*What you will do*:
Can you gather every line of the records below that contains the word "Babysitters" and copy each one out in full?

*Data for analysis*:
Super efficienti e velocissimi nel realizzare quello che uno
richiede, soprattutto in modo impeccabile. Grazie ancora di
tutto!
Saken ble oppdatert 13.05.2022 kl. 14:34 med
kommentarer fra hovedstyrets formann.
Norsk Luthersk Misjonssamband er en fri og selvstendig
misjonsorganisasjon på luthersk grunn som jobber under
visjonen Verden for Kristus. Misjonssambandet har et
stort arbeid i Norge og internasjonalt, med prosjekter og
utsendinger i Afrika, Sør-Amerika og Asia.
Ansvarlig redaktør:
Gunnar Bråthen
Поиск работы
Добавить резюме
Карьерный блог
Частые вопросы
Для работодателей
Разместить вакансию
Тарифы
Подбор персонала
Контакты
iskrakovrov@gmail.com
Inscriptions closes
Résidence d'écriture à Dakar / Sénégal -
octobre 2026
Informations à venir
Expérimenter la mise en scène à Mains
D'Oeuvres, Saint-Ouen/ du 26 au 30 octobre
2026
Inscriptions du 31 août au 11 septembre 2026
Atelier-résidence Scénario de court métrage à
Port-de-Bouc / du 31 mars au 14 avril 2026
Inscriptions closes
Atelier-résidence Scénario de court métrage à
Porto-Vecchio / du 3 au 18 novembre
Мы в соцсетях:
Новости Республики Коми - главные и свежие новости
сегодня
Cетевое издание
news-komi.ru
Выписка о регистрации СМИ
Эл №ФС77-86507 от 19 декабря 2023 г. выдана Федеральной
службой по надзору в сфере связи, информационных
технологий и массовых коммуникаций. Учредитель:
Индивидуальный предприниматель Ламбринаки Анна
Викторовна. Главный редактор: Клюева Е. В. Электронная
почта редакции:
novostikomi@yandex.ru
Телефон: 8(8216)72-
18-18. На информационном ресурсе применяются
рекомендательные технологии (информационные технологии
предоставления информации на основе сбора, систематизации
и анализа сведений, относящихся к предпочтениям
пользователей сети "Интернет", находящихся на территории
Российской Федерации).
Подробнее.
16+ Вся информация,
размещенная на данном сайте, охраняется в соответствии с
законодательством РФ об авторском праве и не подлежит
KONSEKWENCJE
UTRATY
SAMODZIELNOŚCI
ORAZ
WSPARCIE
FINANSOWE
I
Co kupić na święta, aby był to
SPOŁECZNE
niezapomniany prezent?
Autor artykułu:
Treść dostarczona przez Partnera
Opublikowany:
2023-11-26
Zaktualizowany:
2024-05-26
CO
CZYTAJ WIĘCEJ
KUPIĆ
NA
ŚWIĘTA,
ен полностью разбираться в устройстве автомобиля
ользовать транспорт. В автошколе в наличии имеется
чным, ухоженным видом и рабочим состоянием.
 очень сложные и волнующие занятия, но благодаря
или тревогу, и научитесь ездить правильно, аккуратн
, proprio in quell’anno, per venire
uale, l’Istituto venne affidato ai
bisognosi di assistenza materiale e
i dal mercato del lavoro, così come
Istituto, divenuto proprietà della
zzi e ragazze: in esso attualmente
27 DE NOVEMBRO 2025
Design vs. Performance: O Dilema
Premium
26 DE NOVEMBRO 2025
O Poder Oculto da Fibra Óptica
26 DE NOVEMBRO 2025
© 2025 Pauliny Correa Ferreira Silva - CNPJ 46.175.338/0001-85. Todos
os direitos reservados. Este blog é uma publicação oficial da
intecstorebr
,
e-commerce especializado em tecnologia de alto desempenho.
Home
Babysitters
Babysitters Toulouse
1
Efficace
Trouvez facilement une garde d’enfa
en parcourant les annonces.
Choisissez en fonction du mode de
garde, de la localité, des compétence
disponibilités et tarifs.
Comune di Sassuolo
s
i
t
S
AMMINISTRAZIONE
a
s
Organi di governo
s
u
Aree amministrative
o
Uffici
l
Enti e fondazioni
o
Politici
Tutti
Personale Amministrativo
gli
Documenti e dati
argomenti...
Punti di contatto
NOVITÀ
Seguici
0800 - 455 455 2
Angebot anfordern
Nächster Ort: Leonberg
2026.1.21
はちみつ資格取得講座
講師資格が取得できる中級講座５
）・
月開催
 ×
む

*Exercise response*:
Babysitters
Babysitters Toulouse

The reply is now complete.